Obama: Supreme Court Shouldn’t Overturn Passed Legislation

At what point do you just stop taking anything any Washington politician says seriously? In a place where incoherent and meaningless rhetoric abounds, it becomes hard to avoid.

One of the latest examples being this recent blurb from President Obama on why the Supreme Court overturning the Affordable Care Act would be hard to imagine:

Ultimately I am confident that the Supreme  Court will not take what would be an unprecedented, extraordinary step of overturning a law that was passed by a strong majority of a  democratically elected Congress.

And I just remind conservative commentators  that for years what we have heard is that the biggest problem on the bench was  judicial activism or a lack of judicial restraint; that an unelected group of  people would somehow overturn a duly constituted and passed law. Well,  this is a good example. And I’m pretty confident that this court will  recognize that and not take that step.
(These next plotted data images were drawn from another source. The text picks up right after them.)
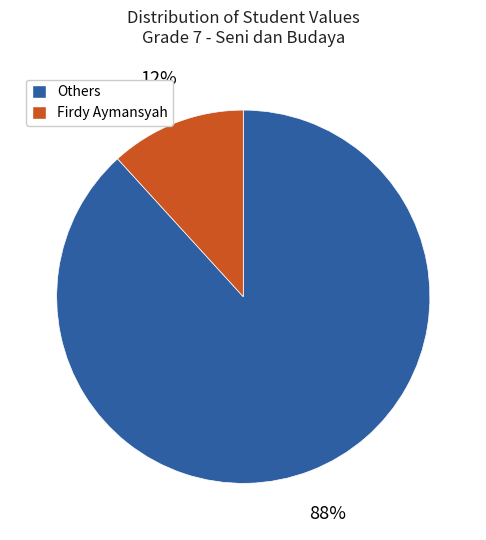

Does any single category account for the majority?

Yes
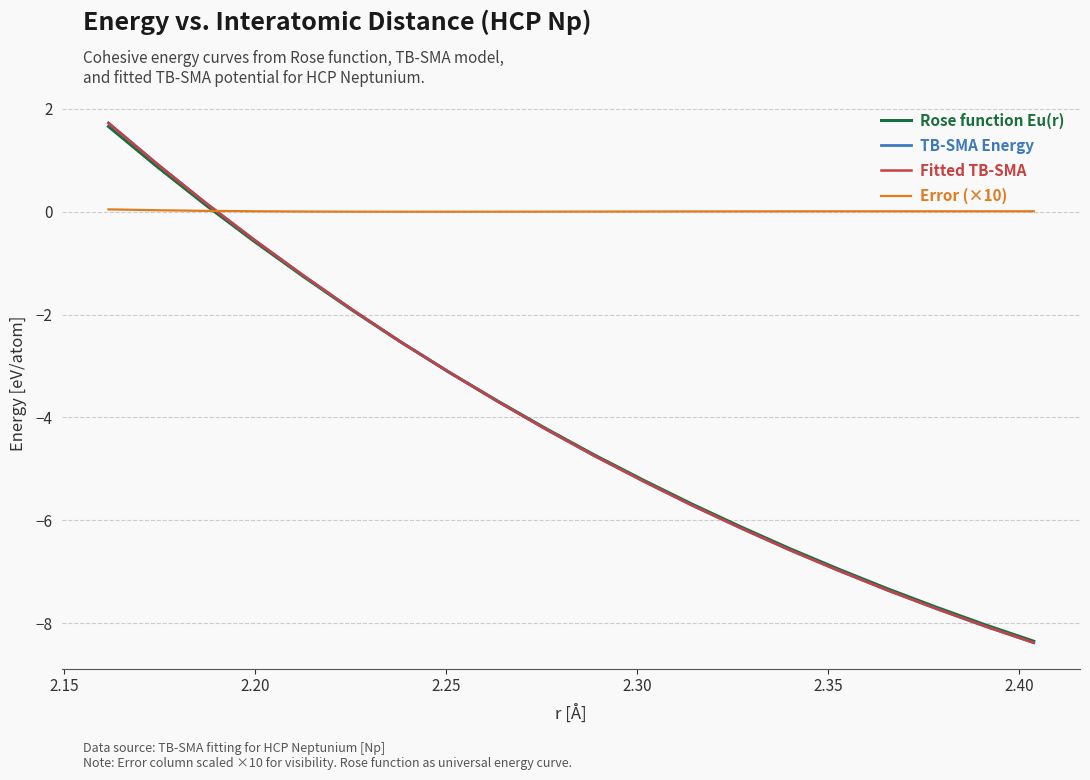

Does the chart display data point markers on the line(s)?

No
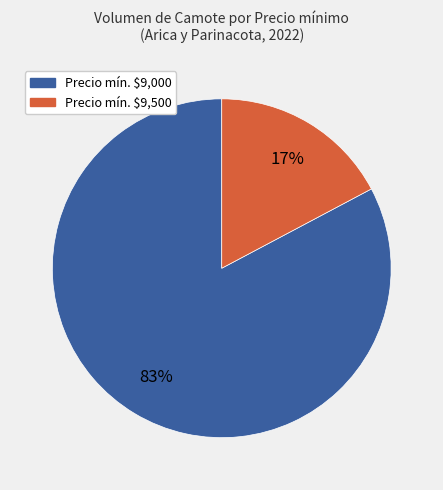

To the nearest percent, what is the difference between the largest and smallest slice percentages?

66%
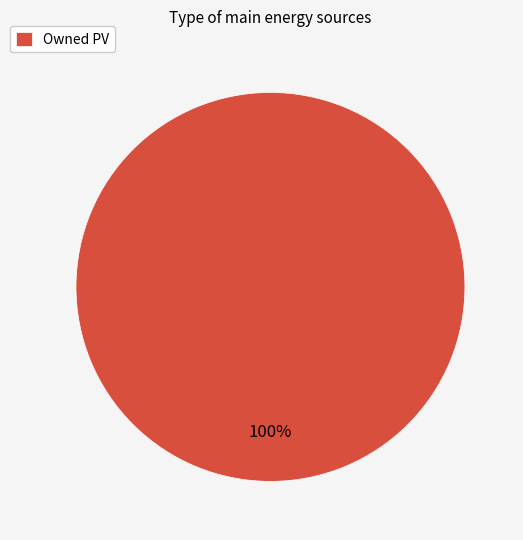

Is Owned PV the majority of the pie?

Yes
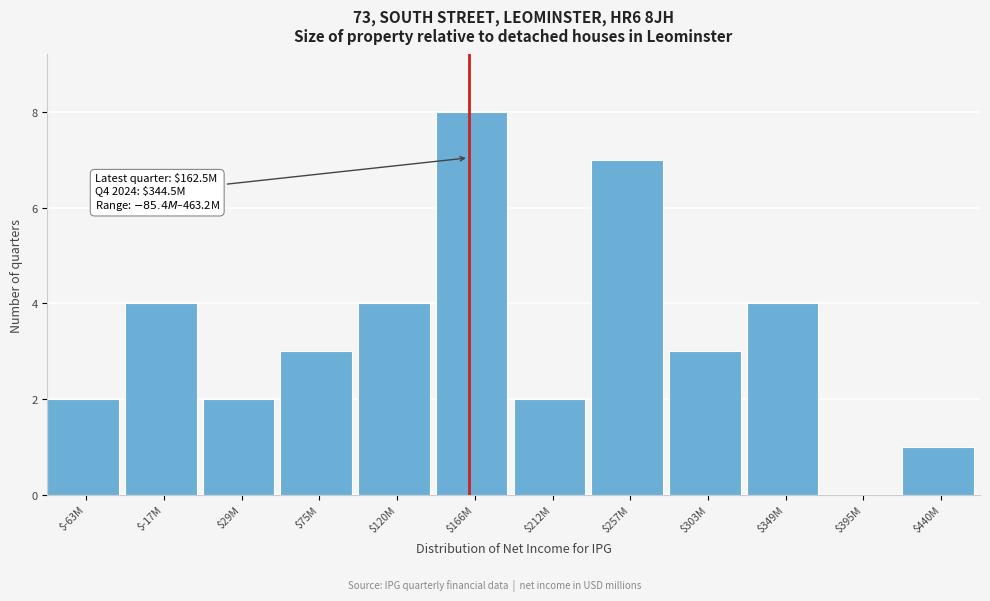

Read the value at $349M.

4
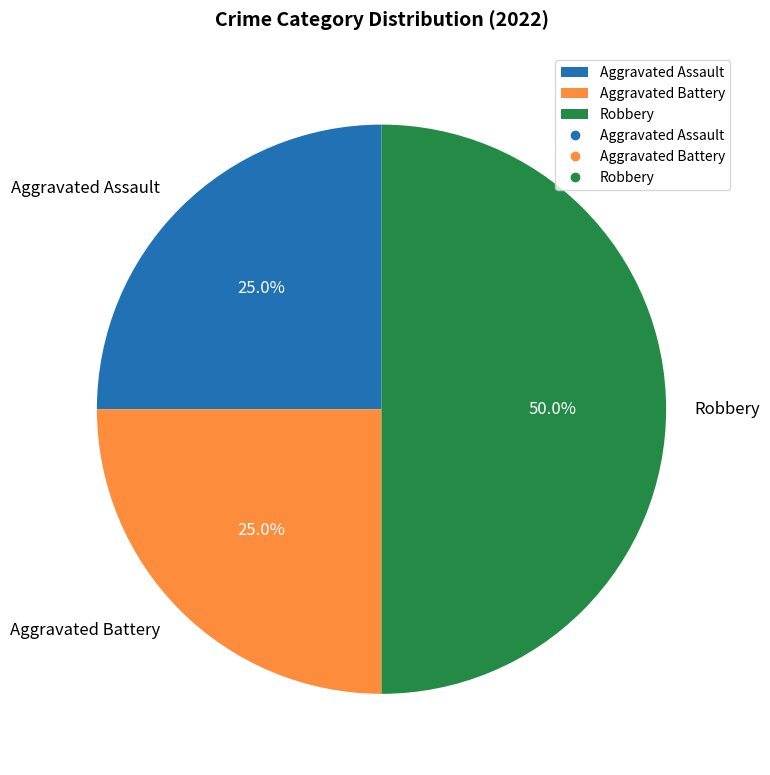

The Robbery slice represents 50% of the pie. True or false?

True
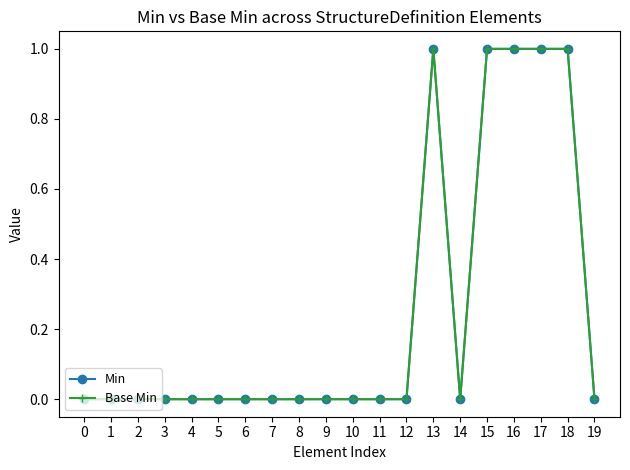

Is the value of Min at 1 greater than the value of Base Min at 9?

No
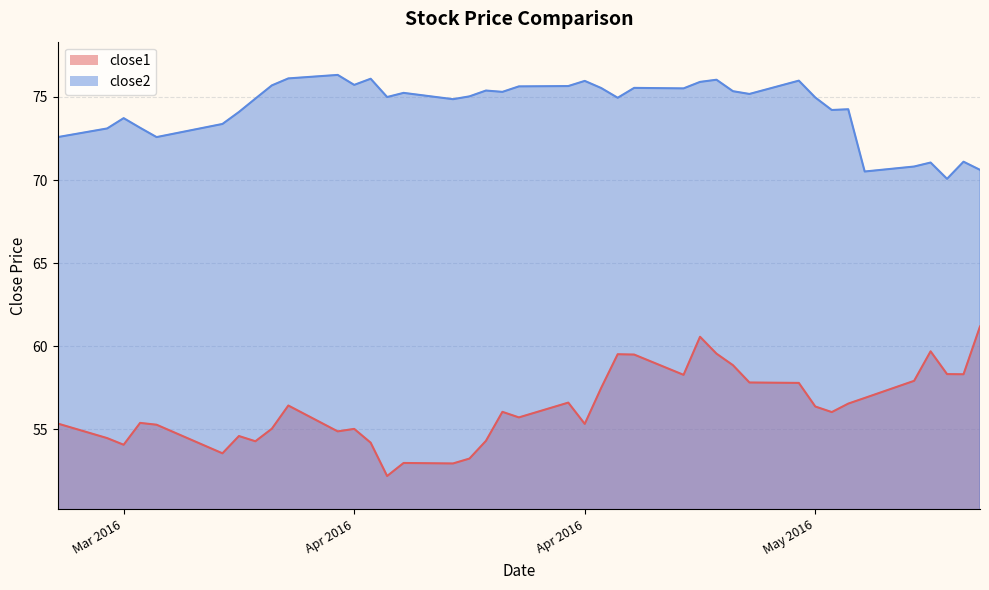

How many data points in close1 are above 56?

21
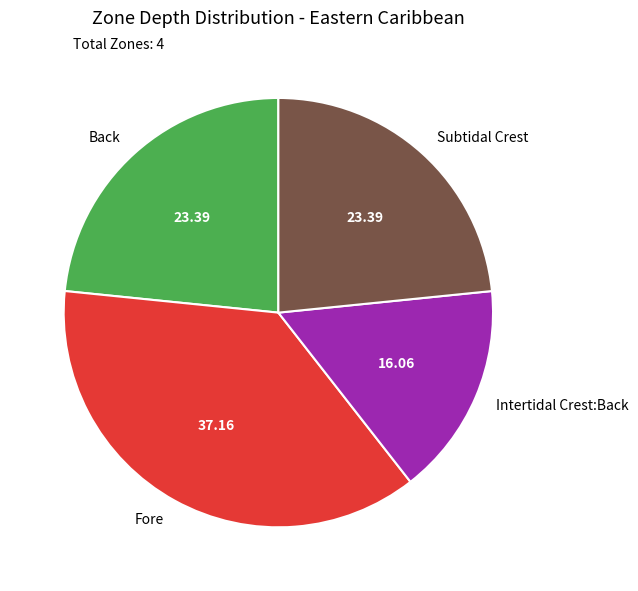

Between Subtidal Crest and Intertidal Crest:Back, which is larger?

Subtidal Crest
And with that he quite possibly places a lot doubt on his supposed expertise as a former constitutional law professor. What could he possibly even mean by these statements? It may be helpful to pick them apart.

In terms of the first statement, history is full of examples of the Supreme Court overturning laws that passed by a majority vote (for clarification, all laws by their very nature have to pass with a majority vote to become a law). Ever since Marbury v. Madison, that has been one of the prime responsibilities of the judicial branch: To review the constitutionality of “passed” laws.

Then with respect to the second statement, “conservative commentators” (notice he doesn’t actually reference any actual conservative commentators) haven’t been arguing against the courts applying the Constitution when reviewing cases, only against judges making up things that can’t be found in the text of the Constitution to overturn or uphold laws. And what exactly is the distinguishing factor between a “duly constituted” and “passed” law exactly? His signature?

This type of incoherent and meaningless rhetoric is good if you want to persuade those who have no understanding of the subject you’re speaking of – which, unfortunately, is much of today’s electorate. Excuse me, a “stong majority” of the “duly constituted” electorate.